First there is the question of Eastern European opera companies. Some of them are starved of cash and forced to offer 30-year old productions sung by soloists who themselves are also a little past their sell-by dates. But others, such as the State Opera Poland who visited Taipei in 2002, and inexplicably attracted such tiny audiences, were outstanding, certainly in their two leading soloists. You never, in other words, know quite what you're going to get.
Then there's the opera itself. It's both a great classic and potential landmine. After enormous success in his early years, Puccini lapsed into silence and near-failure in middle-age, suddenly coming up, however, with this extraordinary work as he lay dying. He never finished it, but it was completed by a colleague and many listeners believe it's his masterpiece.
It tells a tale of a sexually frigid Chinese princess who decapitates all suitors who fail to answer her three riddles. But herein lies the problem. Bringing European Chinoiserie dating from 1926 to a real Chinese society 80 years on — the whole project bristles with difficulties and occasions for the acutest embarrassment.
Reading about the Sofia National Opera isn't an experience that decides you one way or the other. This production, for instance, has recently been seen in the Johnson County Community College, Kansas, at the Zeiterion Theater in New Bedford, Massachusetts, and courtesy of the Concert Association of Wilmington (population 60,000) in Delaware. That it's showing in Taipei at the less than state-of-the-art Sun Yat-sen Memorial Hall theater isn't ultimately encouraging either.
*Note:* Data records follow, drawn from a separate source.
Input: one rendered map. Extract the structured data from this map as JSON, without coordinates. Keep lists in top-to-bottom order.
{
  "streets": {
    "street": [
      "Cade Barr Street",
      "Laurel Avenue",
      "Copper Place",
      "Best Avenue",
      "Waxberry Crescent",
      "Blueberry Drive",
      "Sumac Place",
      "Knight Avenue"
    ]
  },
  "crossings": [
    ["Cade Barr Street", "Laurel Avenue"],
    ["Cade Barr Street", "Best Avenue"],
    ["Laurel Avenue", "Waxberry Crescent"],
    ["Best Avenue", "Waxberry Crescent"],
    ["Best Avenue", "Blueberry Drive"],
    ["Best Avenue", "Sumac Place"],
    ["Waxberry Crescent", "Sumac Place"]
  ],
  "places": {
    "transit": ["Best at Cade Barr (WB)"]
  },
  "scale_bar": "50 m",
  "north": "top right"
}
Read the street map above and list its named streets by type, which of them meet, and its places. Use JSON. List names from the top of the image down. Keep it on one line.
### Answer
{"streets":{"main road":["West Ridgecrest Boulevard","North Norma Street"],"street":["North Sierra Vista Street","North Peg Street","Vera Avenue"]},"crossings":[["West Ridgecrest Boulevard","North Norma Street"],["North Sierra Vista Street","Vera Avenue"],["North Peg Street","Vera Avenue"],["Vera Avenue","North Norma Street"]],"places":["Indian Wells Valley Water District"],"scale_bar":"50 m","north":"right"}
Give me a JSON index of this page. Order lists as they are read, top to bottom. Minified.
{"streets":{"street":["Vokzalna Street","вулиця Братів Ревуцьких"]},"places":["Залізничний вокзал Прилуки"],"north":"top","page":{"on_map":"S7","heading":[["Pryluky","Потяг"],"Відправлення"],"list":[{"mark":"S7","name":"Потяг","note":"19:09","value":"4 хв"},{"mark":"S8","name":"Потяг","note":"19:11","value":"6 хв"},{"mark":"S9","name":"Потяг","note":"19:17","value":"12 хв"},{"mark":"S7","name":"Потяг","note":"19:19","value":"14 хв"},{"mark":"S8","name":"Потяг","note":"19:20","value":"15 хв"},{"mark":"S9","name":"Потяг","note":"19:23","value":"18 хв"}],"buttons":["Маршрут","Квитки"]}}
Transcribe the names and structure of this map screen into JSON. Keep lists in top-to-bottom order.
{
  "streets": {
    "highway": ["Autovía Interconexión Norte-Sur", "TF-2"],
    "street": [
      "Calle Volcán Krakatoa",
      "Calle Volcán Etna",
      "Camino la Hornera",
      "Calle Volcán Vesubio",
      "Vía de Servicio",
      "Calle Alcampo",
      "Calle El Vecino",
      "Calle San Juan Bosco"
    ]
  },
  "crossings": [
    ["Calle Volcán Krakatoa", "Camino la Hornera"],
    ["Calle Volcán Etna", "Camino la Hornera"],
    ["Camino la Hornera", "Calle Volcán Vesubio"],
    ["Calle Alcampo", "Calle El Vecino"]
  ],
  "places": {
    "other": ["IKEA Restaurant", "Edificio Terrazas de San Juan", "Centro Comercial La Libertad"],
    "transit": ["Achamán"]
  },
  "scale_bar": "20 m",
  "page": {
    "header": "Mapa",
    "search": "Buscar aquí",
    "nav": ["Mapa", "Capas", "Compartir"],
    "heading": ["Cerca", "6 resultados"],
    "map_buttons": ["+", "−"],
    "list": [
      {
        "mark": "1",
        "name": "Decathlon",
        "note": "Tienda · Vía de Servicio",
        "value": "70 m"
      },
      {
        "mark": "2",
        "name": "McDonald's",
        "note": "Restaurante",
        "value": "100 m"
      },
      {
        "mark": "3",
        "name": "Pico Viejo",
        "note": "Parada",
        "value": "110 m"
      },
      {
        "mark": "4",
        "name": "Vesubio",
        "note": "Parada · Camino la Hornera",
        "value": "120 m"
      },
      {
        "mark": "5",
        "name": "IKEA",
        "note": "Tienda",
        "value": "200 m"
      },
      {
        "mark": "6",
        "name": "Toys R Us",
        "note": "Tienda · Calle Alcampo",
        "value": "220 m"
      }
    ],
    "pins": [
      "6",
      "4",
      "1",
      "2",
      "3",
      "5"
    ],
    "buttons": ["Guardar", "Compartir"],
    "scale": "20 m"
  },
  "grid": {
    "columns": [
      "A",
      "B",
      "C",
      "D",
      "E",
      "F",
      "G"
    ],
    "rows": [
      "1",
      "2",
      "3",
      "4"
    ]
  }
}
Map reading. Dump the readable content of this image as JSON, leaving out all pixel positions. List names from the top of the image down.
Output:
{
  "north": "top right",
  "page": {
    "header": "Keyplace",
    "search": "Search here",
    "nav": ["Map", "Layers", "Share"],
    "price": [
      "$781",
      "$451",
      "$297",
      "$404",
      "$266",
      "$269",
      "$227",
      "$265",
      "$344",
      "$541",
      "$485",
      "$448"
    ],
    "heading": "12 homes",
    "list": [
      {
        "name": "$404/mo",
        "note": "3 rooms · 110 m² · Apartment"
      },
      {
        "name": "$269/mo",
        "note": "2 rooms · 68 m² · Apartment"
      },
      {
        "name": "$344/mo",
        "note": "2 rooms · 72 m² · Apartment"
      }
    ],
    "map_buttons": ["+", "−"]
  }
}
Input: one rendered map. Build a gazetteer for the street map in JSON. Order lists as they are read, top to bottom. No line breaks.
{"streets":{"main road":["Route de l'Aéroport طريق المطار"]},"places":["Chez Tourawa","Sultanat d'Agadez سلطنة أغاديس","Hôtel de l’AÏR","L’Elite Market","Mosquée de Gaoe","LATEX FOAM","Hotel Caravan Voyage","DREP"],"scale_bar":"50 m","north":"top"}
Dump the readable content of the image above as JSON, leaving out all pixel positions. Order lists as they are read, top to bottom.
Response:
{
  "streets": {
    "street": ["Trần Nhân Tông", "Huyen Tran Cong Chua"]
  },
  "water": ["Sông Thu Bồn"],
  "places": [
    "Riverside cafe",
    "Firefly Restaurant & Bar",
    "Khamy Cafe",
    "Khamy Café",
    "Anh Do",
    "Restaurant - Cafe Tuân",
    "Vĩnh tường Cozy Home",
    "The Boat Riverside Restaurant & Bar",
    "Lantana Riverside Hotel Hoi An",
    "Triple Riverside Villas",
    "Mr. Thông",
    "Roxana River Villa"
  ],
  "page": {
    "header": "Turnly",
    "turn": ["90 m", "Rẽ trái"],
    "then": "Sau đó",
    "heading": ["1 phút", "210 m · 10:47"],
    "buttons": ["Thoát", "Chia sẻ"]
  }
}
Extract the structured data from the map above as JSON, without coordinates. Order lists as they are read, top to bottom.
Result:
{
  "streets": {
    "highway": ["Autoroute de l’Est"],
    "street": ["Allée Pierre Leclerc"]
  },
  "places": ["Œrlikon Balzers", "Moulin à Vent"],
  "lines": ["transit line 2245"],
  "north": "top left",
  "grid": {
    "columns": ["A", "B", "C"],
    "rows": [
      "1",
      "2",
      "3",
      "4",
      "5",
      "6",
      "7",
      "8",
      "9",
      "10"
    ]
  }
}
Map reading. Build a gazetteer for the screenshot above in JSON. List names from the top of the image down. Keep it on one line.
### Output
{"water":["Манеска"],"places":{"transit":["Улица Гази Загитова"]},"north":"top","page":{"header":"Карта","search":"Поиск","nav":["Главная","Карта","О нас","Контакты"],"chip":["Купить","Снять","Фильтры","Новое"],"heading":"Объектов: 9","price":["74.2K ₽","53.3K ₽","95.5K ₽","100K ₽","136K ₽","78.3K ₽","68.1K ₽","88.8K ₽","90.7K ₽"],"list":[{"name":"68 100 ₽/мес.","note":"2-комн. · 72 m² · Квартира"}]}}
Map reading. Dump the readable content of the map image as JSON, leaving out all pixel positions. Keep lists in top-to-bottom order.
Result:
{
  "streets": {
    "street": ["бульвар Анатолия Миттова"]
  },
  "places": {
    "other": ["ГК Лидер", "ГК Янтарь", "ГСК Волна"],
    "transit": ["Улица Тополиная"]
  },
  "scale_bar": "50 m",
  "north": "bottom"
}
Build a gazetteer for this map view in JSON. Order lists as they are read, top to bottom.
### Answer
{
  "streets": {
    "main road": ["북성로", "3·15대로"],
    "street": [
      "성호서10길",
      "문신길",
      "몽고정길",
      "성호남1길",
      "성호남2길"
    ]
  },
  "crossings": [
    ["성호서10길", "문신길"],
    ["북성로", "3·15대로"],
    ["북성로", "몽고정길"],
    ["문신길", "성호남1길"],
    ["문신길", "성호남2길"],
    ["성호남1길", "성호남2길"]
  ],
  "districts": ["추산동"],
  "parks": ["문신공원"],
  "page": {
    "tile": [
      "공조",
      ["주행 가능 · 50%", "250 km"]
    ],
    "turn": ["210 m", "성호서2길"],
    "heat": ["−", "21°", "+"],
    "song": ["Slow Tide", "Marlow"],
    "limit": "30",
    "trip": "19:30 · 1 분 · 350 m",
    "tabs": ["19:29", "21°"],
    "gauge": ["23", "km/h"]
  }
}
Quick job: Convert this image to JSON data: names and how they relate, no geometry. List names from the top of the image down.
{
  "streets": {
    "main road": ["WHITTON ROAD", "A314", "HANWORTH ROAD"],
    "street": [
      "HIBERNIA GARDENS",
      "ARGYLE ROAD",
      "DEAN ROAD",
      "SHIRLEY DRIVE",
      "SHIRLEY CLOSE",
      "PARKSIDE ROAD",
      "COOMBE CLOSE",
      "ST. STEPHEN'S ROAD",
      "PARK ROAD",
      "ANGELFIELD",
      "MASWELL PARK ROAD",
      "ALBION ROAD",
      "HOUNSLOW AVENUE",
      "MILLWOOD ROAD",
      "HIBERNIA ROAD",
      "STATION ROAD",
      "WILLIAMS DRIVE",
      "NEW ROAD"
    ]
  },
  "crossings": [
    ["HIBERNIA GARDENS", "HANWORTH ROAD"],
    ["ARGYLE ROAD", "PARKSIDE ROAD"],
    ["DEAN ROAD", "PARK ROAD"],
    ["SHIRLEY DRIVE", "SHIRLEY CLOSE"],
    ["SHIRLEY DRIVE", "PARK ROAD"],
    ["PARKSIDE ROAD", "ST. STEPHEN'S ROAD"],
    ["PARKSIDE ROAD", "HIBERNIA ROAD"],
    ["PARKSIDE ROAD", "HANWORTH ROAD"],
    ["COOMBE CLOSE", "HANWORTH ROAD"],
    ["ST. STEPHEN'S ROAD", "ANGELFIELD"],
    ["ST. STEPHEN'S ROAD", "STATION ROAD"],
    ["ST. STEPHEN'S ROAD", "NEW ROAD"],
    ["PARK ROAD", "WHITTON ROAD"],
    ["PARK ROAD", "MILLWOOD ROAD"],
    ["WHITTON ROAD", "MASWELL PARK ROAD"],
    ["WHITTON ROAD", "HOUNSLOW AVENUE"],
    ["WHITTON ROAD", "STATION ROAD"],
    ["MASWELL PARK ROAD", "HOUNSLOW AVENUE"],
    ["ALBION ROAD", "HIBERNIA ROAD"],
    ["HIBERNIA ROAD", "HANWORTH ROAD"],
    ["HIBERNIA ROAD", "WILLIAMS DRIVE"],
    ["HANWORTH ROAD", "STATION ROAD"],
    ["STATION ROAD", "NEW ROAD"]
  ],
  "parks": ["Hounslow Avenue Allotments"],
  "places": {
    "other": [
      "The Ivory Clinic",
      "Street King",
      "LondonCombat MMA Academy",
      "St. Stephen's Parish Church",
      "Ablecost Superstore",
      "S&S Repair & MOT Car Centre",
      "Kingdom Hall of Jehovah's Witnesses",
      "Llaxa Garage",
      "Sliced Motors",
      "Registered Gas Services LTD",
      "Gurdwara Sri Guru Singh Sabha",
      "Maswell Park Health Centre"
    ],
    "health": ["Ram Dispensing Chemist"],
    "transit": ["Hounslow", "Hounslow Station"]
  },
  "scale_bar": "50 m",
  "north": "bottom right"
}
But then you never know. A country that produced a soprano like Anna Tomowa-Sintow can't by any means be written off. Opera needs scenery, however drab, and costumes, however dowdy, if its curious magic is to stand a chance of coming off. With the NSO Ring set to be largely in a concert version (though with the supremely magnificent and not-to-be-missed Linda Watson in the leading female role), opera buffs eager for the whiff of peeling sets and threadbare wigs may just be in for a bonanza with this possibly Ruritanian, but equally possibly enthralling, Turandot.
It's four years since any agent brought a fully-staged foreign opera production to Taiwan. Previously the practice was rather common, but then with the economic down-turn they all got cold feet. This time there will be 150 people involved — instrumentalists, chorus-members, stage-hands and soloists — with the scenery arriving in separate consignments on two cargo ships. This, then, is hardly imported opera on the cheap. However much the show may lack celebrity international names, it will in some sense be the real thing. It's only coming to Taiwan, incidentally, and as a cultural exchange is likely to have a rather particular Taiwanese flavor.
The production is double-cast — two sets of soloists will alternate in the main roles. On Sept. 20, Sept. 22, Sept. 23 and Sept. 24 at 7.30pm in Taipei, and on Sept. 29 and Sept. 30 at 7.30pm in Kaohsiung it will be as follows: Turandot — Bayasgalan Dashnyam; Timur — Svetozar Rangelov; Calaf — Kostadin Andreev; Liu — Sofia Ivanova. On Sept. 21 at 7.30pm and on Sept. 23 and Sept. 24 at 2.30pm in Taipei, and on Sept. 28 at 7.30pm and Sept. 30 at 2.30pm in Kaohsiung it will be as follows: Turandot — Elena Baramova; Timur — Dimitar Stantchev; Calaf — Kamen Chanev; Liu — Tsvetana Bandalovska.